Yo, actualmente, con lo que más disfruto es tratando de entender lo que es un agujero negro; hablando (o leyendo) de la historia de Europa con motivo del incendio de Notre-Dame; viendo una fotografía en la que aparecen unos monos en la orilla de una carretera, esperando que pase un coche y con las ruedas les casque las nueces que ellos han esparcido previamente por el suelo... ¡Uf! ¡Qué inquietante resulta esto último que he contado!

Una cartera de los tiempos del catapún


Unos amigos que han hecho un periplo por el Japón me han traído una cartera de recuerdo, y yo estoy emocionada y exultante. Primero, porque el detalle es la expresión de que se acuerdan de mí aun en lugares tan exóticos; segundo, porque el regalo es una preciosidad; y tercero, porque la cartera que tengo es del año catapum y se ve gastada y con unos cuantos rotos.
Ahora estoy pasando las cosas de la cartera vieja a la cartera nueva, y no puedo dejar de admirar lo bonita que es. Su negror y su sobriedad satisfacen enteramente mi sentido de lo estético; y la cantidad de compartimentos en que está dividida por dentro también me gusta.
Procedo al cambio: el carné de identidad en este espacio; el del col.legi en este otro; las fotografías de mis seres más queridos aquí; una estampa del Sagrado Corazón delante; el librito con los localismos usados en mi pueblo detrás de todo; los  cinco euros en el monedero... 
Estoy deseando estrenar mi cartera japonesa, pero eso no quita que, en este instante, me dé pena desprenderme de esta vieja y deslucida que tanto tiempo ha estado conmigo. 
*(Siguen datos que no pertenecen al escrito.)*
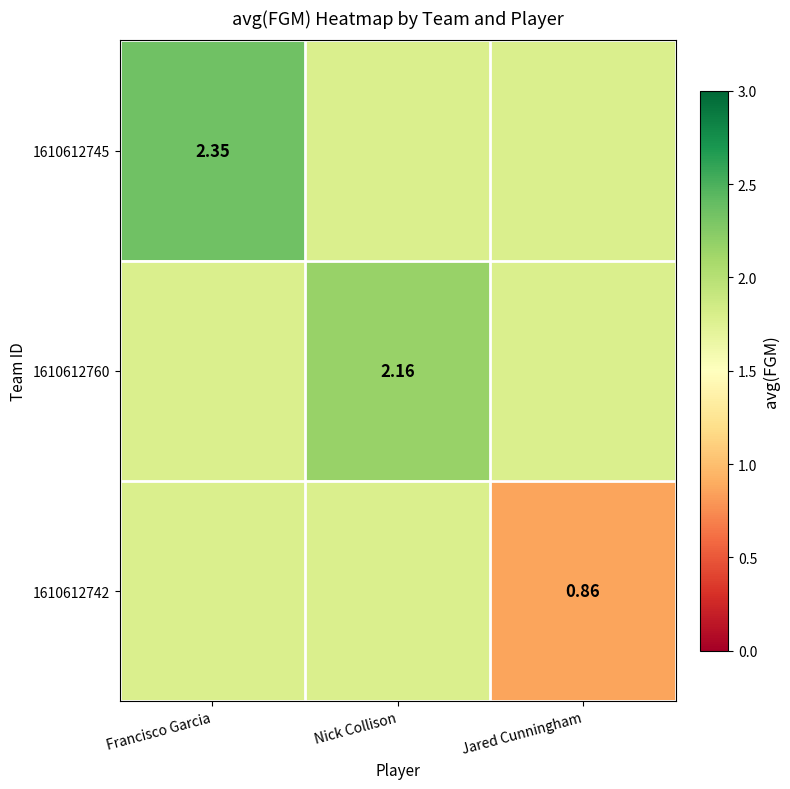

Is the value of 1610612745 at Francisco Garcia greater than the value of 1610612760 at Nick Collison?

Yes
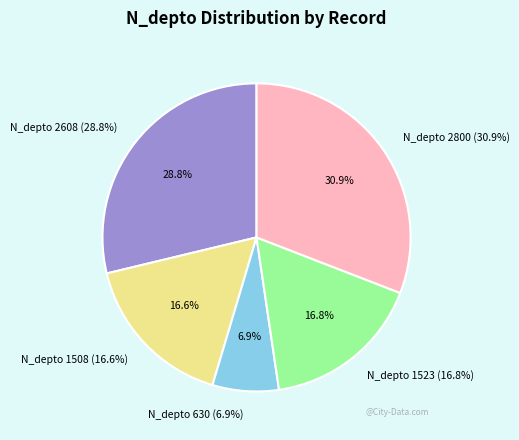

To the nearest percent, what is the difference between the 2800 and 1523 slice percentages?

14%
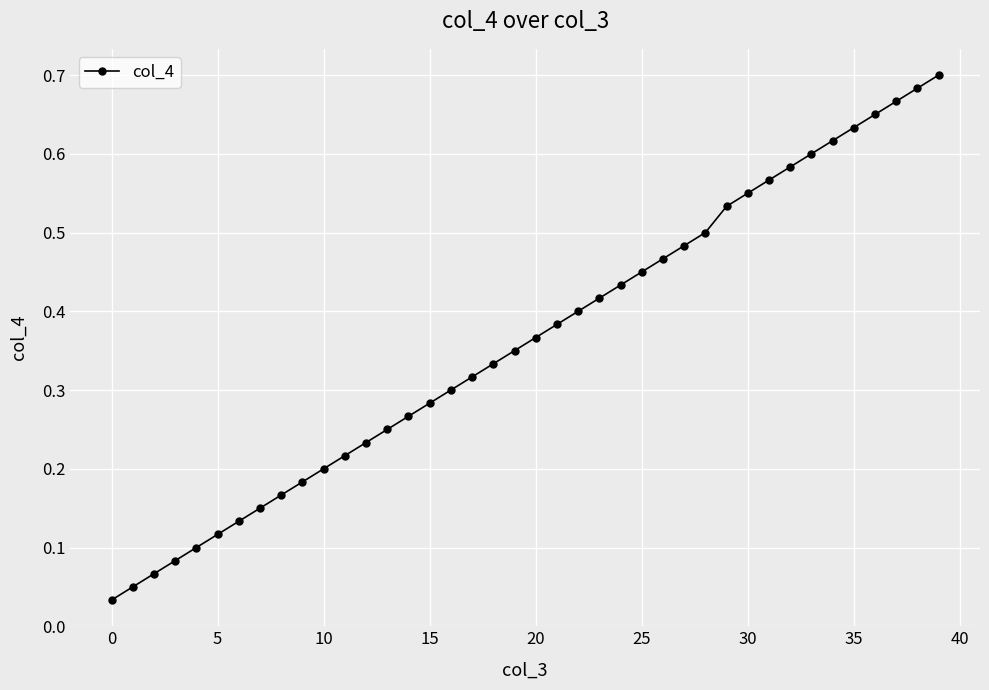

True or false: the data has more than 0 interior local peaks.

False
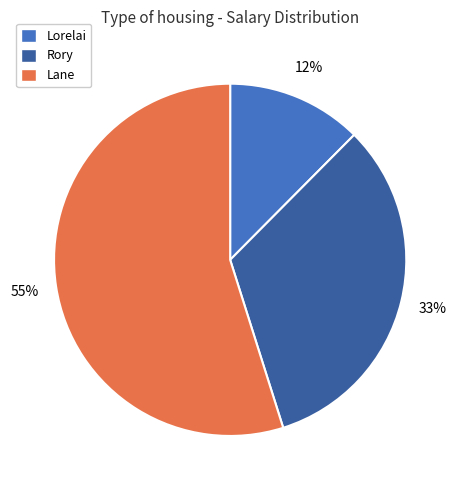

Between Lorelai and Rory, which is larger?

Rory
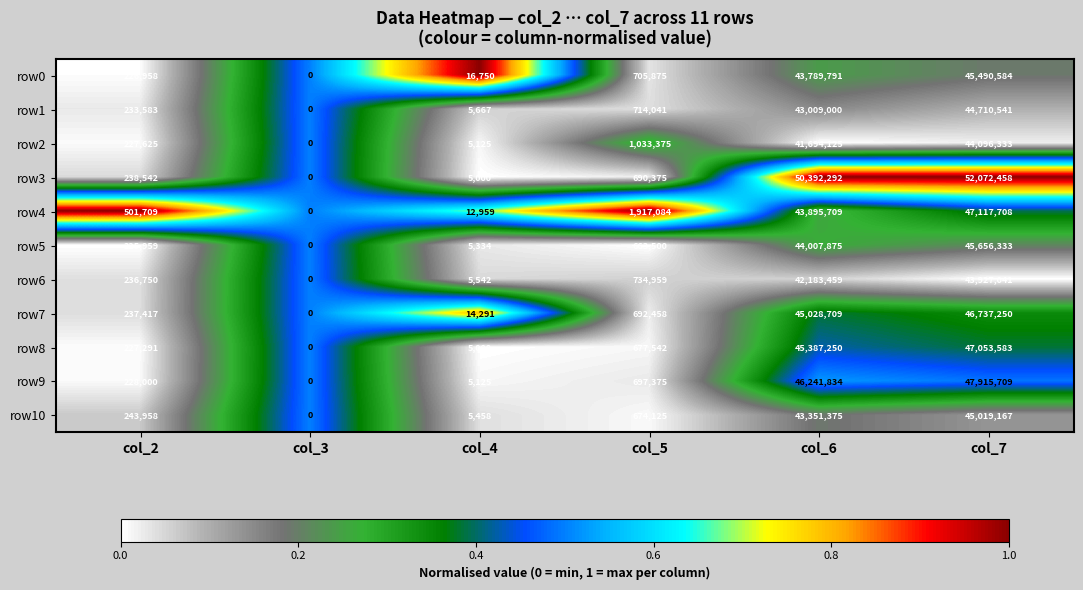

Rank the categories by row10 value from highest to lowest.

col_7, col_6, col_5, col_2, col_4, col_3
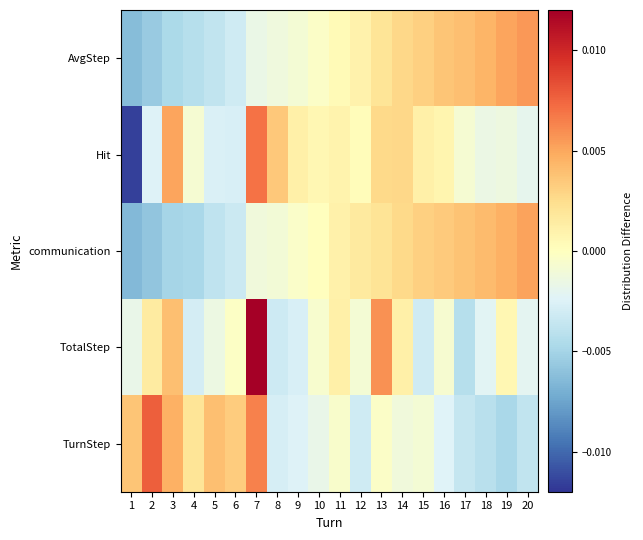

Which series has the widest spread of values?

Hit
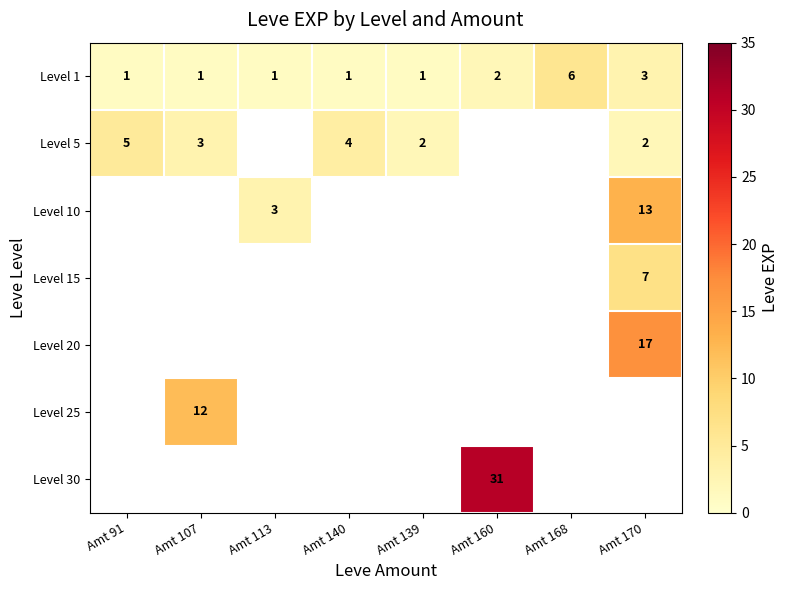

Between Amt 170 and Amt 160, which is larger?

Amt 170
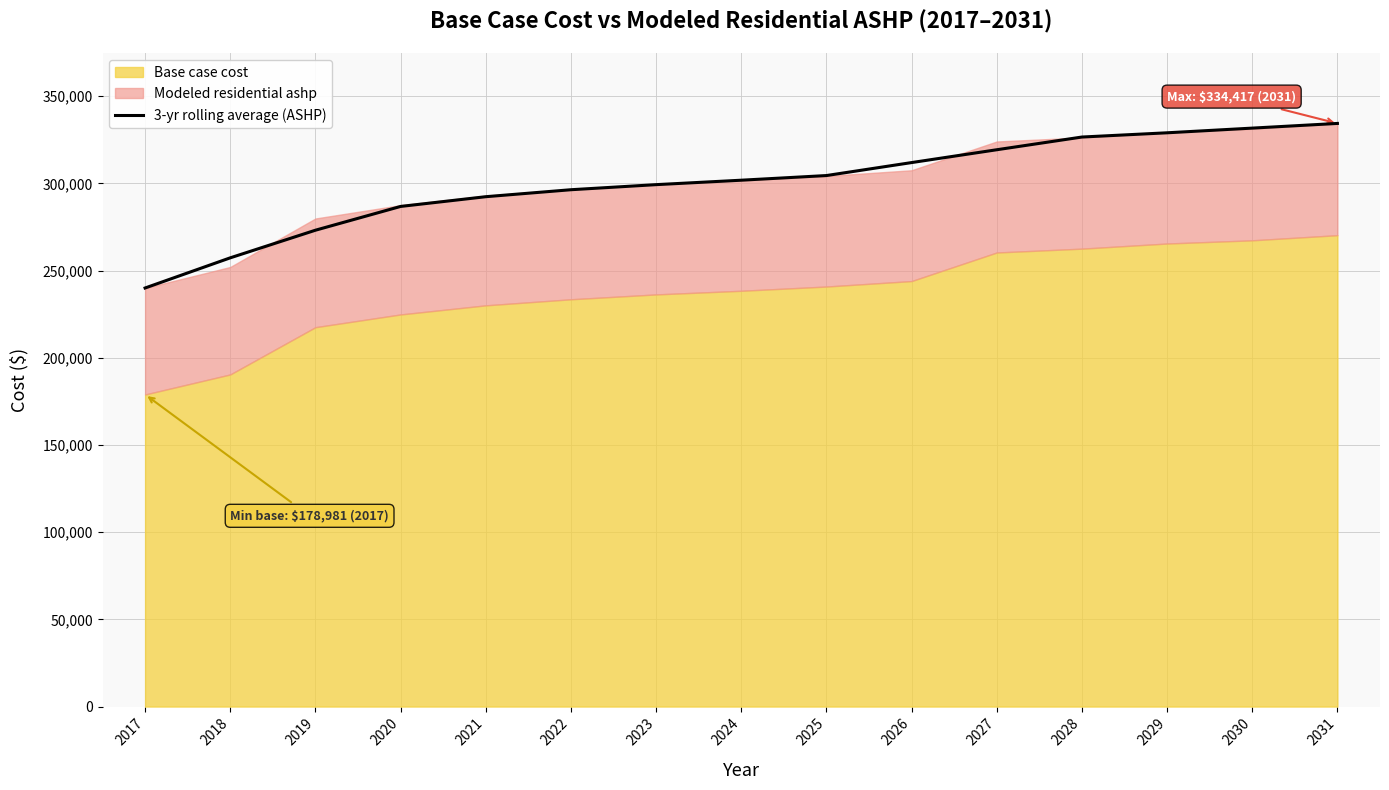

What is the maximum value shown in the chart?

334417.2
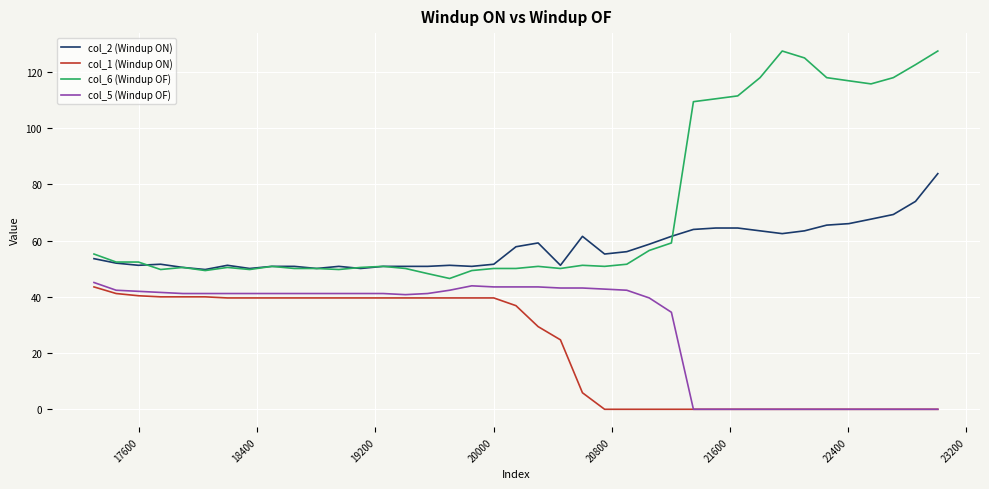

True or false: col_1 (Windup ON) and col_6 (Windup OF) intersect in this chart.

False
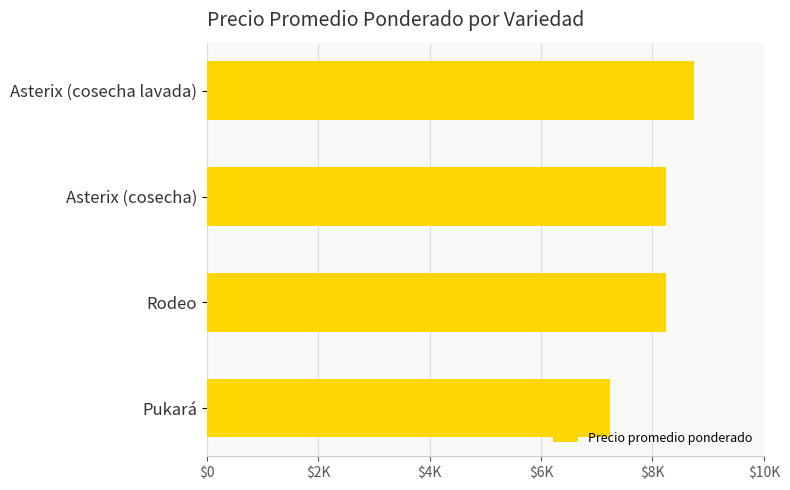

Are the bars horizontal?

Yes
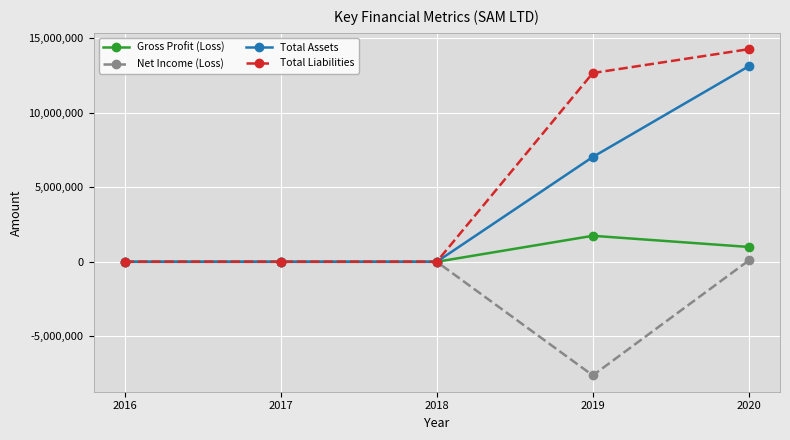

Is the value of Net Income (Loss) at 2019 greater than the value of Total Liabilities at 2017?

No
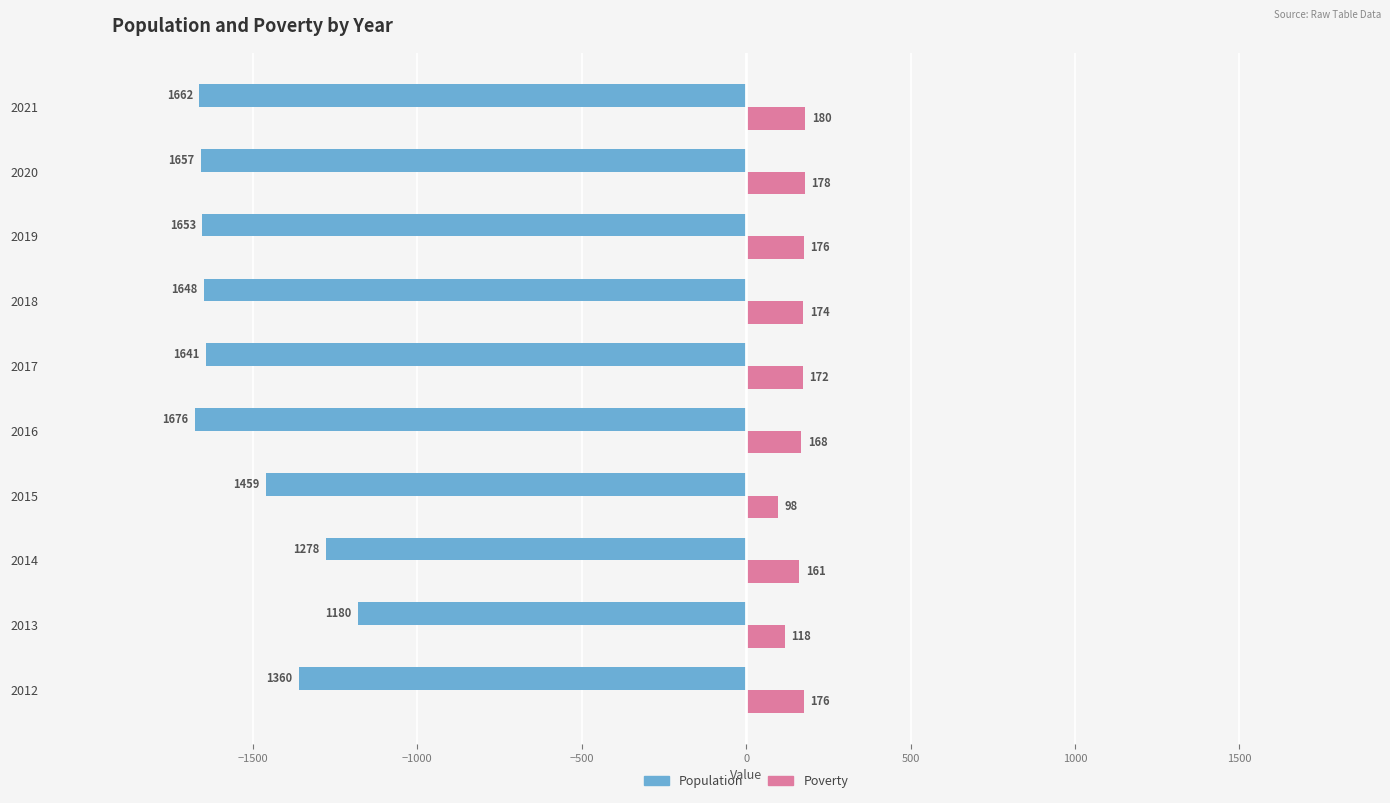

Where is Poverty nearest to the value 139?

2013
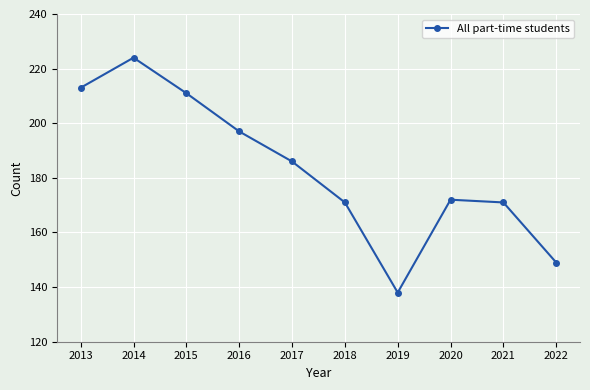

How many values are below 186?

5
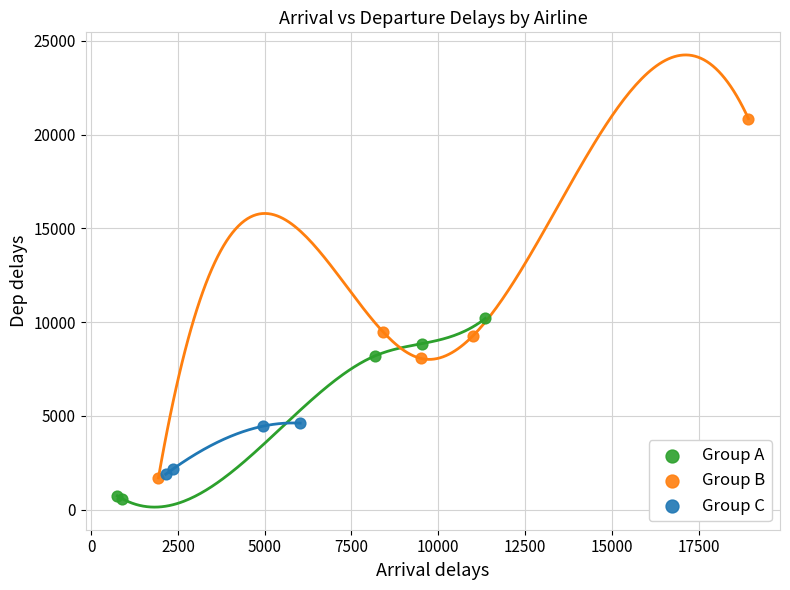

What are all the series names shown in the legend?

Group A, Group B, Group C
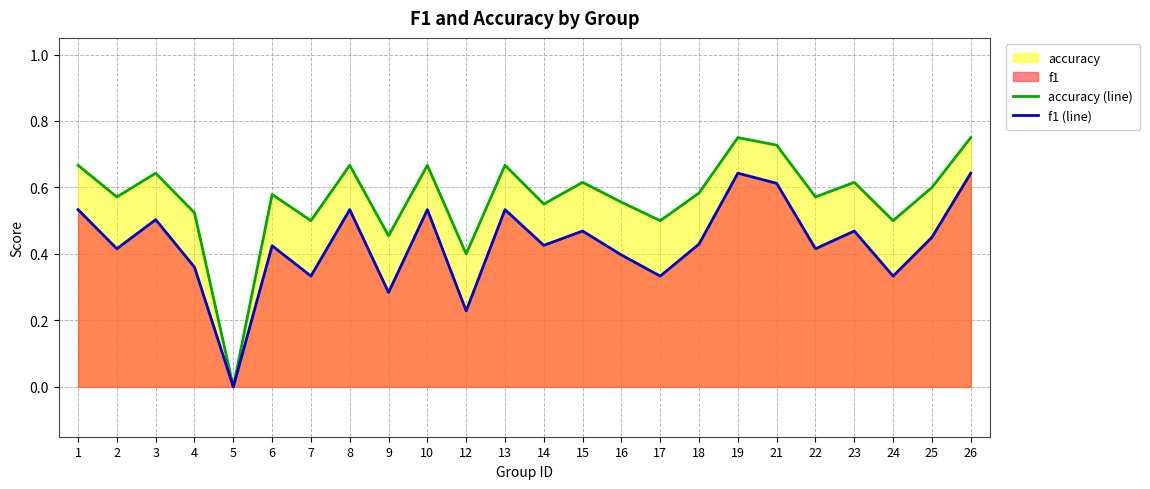

How many lines are shown in the chart?

2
Desayunando con doña Paquita


Reflexión sobre el descubrimiento y desarrollo del propio talento

Carezco de inventiva, doña Paquita, ¡qué le vamos a hacer! Soy incapaz de escribir sobre cosas que no han pasado de verdad, ni de darle vida a personajes que no existen, aunque quiero juntar palabras como hace usted.
Debo decirle que juzgo sobresaliente su imaginación y su desparpajo al escribir; y le confieso que, muchas veces, me he sentido confundida y apabullada con sus textos. Pero ahora, he adquirido seguridad en mí misma y quiero desarrollar mis aptitudes.
Sé que la literatura de ficción está llena de impedimentos para mí, porque ya le he dicho que no puedo fabricar algo de la nada; pero tengo una gran inteligencia analítica y capacidad de observación, e intuyo que, como comentarista de temas políticos y de actualidad sería un lince.
Me gustaría que en este momento que estoy inspirada y tengo tiempo, usted y yo habláramos de los asuntos públicos. Conozco que usted sólo habla de política con sus allegados y siempre que sean de su misma cuerda (imagino); pero por favor, doña Paquita, por una vez y sin que sirva de precedente, haga una excepción.